### Text provided
%%
I later rebuilt with new drives and upgraded to N4F

If you have constructed your storage planing for the worst
your recoveries should be the easiest.

a large complex system to do simple storage is a risk
an un necessary risk.
copies in several smaller systems cuts in to that risk

Re: System Donation (usage for a couple weeks)

Posted: 28 Jun 2013 18:45
by cozmok
Thanks for the responses guys. I appreciate the input and suggestions. However,...(haha), I am pretty set on using one ESXi server to host several VMs, one of which is NAS4Free. My scenario (apparently) is far from normal, so anyone reading this for advice will probably want to do it another way.

Currently I have two machines (one NAS, one ESXi), and need to upgrade both (NAS needs more space and ESXi needs more beef). I am selling them both as a whole to a coworker, so I cannot reuse any parts. Also, I need several spindles on the ESXi host to get the throughput I need for some of the VMs, so I need an 8 port raid card that ESXi supports. In looking for raid cards and drives, in addition to two nearly identical systems, the costs were adding up...

Option1 (normal N4F plus ESXi)
$5220

Code: Select all

NAS Box (N4F using ZFS-RAIDz2)
$50 - Case
$220 - CPU (cheapest, new, intel, xeon)
$190 - Mobo (server class that supports the new intel xeons)
$140 - RAM (2x 8gb ecc)
$2720 - 8x 4tb drives (enterprise)
$3320 - Total

VM Host
$50 - Case
$260 - CPU (cheapest, new, intel, xeon, w/ hyperthreading)
$190 - Mobo (server class that supports the new intel xeons)
$280 - RAM (4x 8gb ecc)
$400 - RAID Card (cheapest 8 port that supports ESXi, dual-core RoC, cache, w/ bbu or cachevault)
$720 - 8x 500gb drives (enterprise)
$1900 - Total

Option2 (what I am doing, probably)
$3900

Code: Select all

$50 - Case
$260 - CPU (cheapest, new, intel, xeon, w/ hyperthreading)
$190 - Mobo (server class that supports the new intel xeons)
$280 - RAM (4x 8gb ecc)
$400 - RAID Card (cheapest 8 port that supports ESXi, dual-core RoC, cache, w/ bbu or cachevault)
$2720 - 8x 4tb drives (enterprise)
$3900 - Total

Option1 has the NAS box configured like everyone suggests. The disadvantage is that I need the ESXi host to have high disk throughput, forcing me to get a pretty nice RAID card, even though I don't need the space (~2tb). Also, the NAS box doesn't really need much CPU (or RAM if I don't use ZFS), so it could easily fit into my resources of the ESXi host. It just ends up (with my scenario) that many of the parts are overlapping, and could be combined saving money, space, power,... at the cost of added complication, and not using ZFS (but I like and am familiar with hardware raids anyway). In short the big downsides of a hardware raid (vs ZFS) are it's costly and if the card fails you need another. Well, this plan (as shown above) isn't more costly, and we use similar cards at my work, and I could borrow one of those to recover my data if I need to. As far as "complicating the setup", I use ESXi all the time at work, and have been virtualizing N4F for a while now on several machines, using hardware raids (not ZFS). This is the main reason I knew this could work to combine the resources (cpu/ram/power/case). My only real concern is the stability of N4F config (me making the right choices in the setup).
%%
Dataset items:
%%
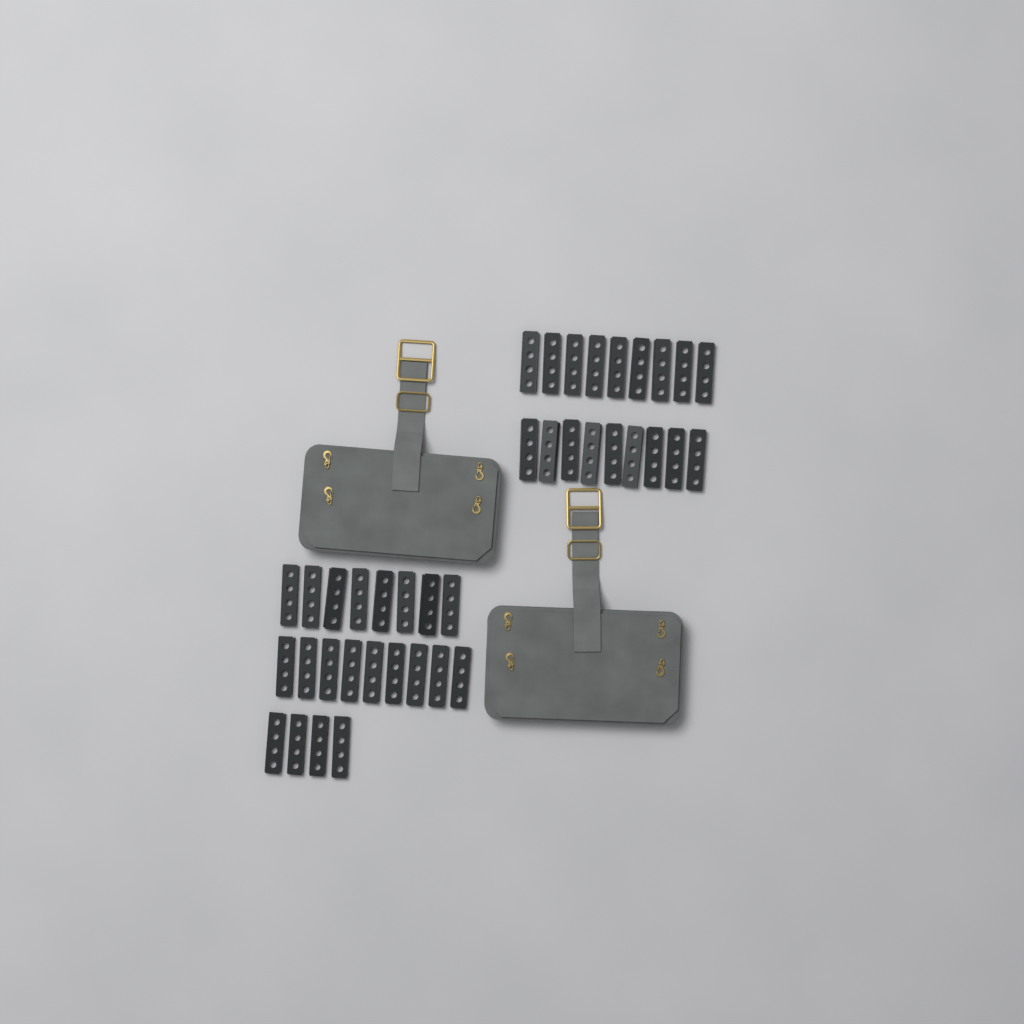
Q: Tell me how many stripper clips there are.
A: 39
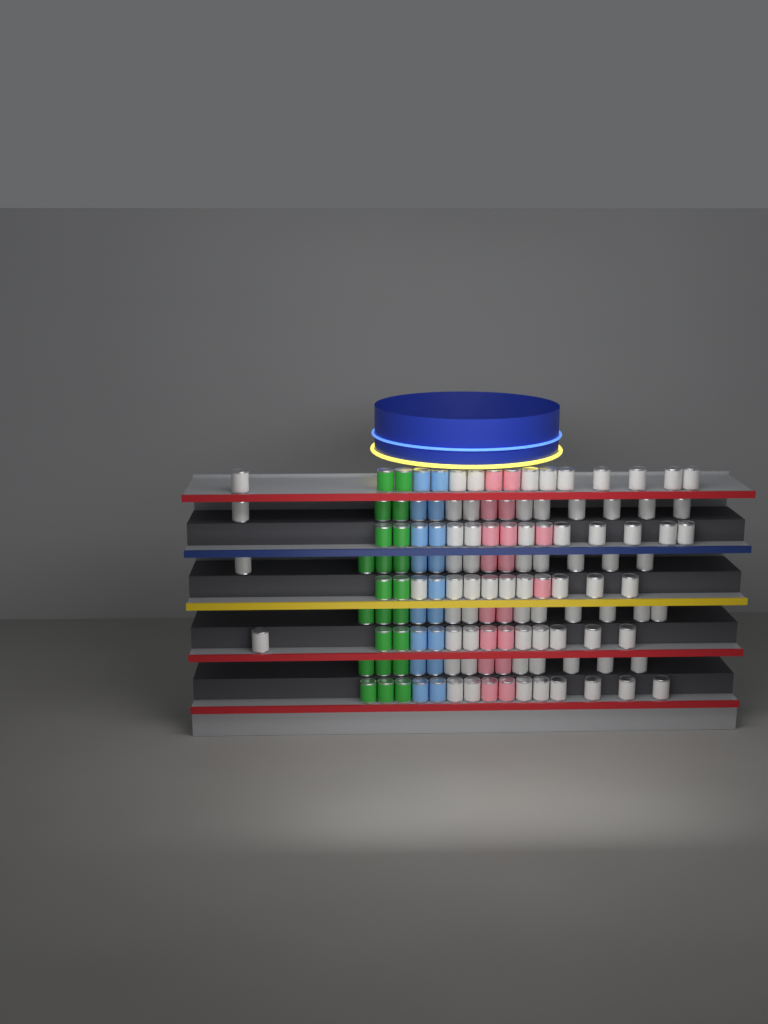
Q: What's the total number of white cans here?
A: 75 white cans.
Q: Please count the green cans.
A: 22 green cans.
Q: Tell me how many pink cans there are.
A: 18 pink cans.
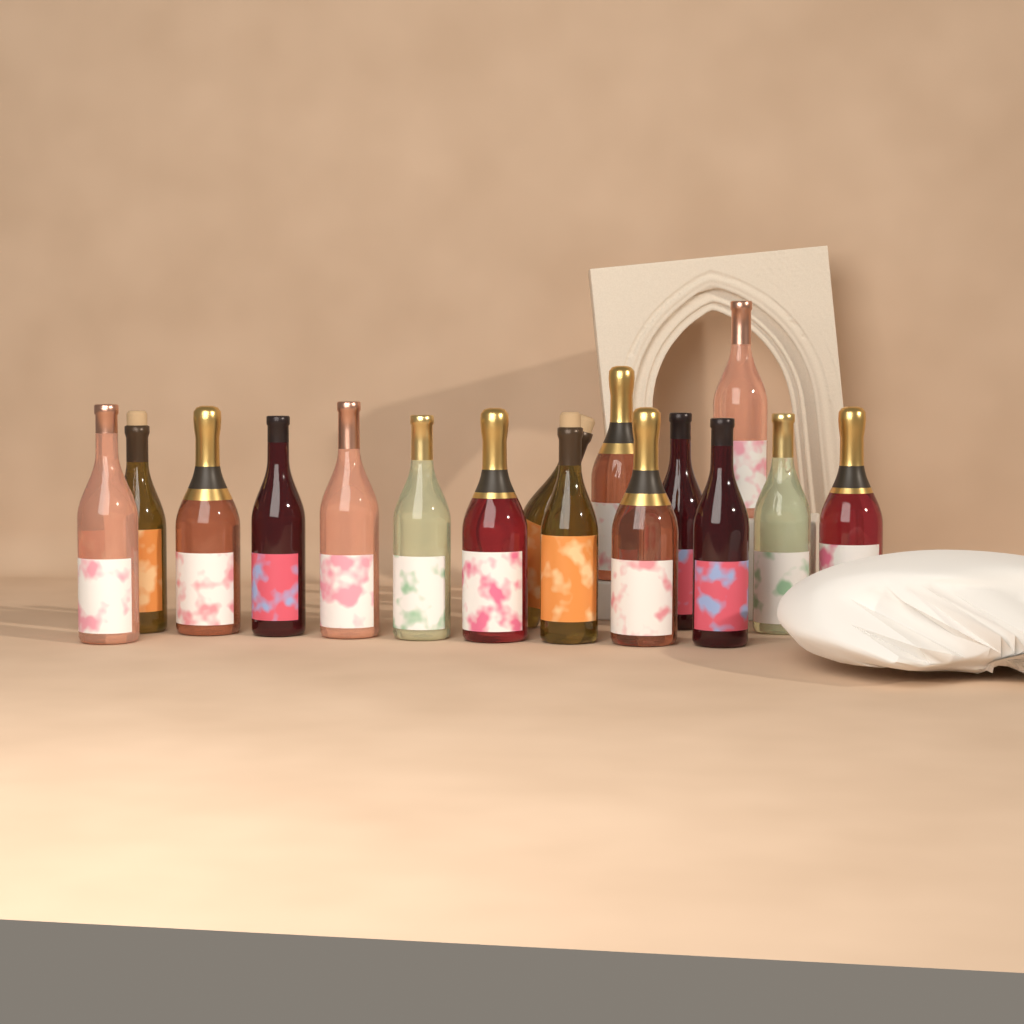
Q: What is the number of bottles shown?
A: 16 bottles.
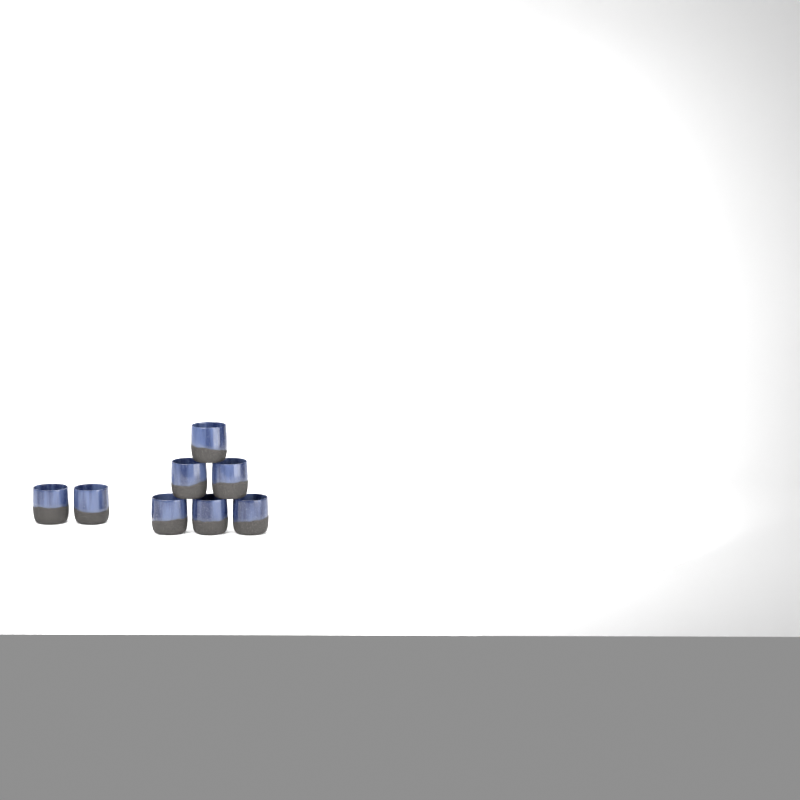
%%
### Given task A
In the forum post on the storage build, reproduce word for word everything from "Option1 (normal N4F" down to "(2x 8gb ecc)".
### Given task B
Answer these from the forum post on the storage build:
(i) What total cost is given for Option1?
(ii) Which user posted the reply dated 28 Jun 2013 18:45?
(iii) How much RAM is listed for the NAS Box in Option1?
### Given task C
From the forum post on the storage build, list every priced component in the Option2 parts list, leaving out the total.

### Full solution A
Option1 (normal N4F plus ESXi)
$5220

Code: Select all

NAS Box (N4F using ZFS-RAIDz2)
$50 - Case
$220 - CPU (cheapest, new, intel, xeon)
$190 - Mobo (server class that supports the new intel xeons)
$140 - RAM (2x 8gb ecc)

### Full solution B
(i) $5220
(ii) cozmok
(iii) 2x 8gb ecc, priced at $140

### Full solution C
Case, CPU, Mobo, RAM, RAID Card, 8x 4tb drives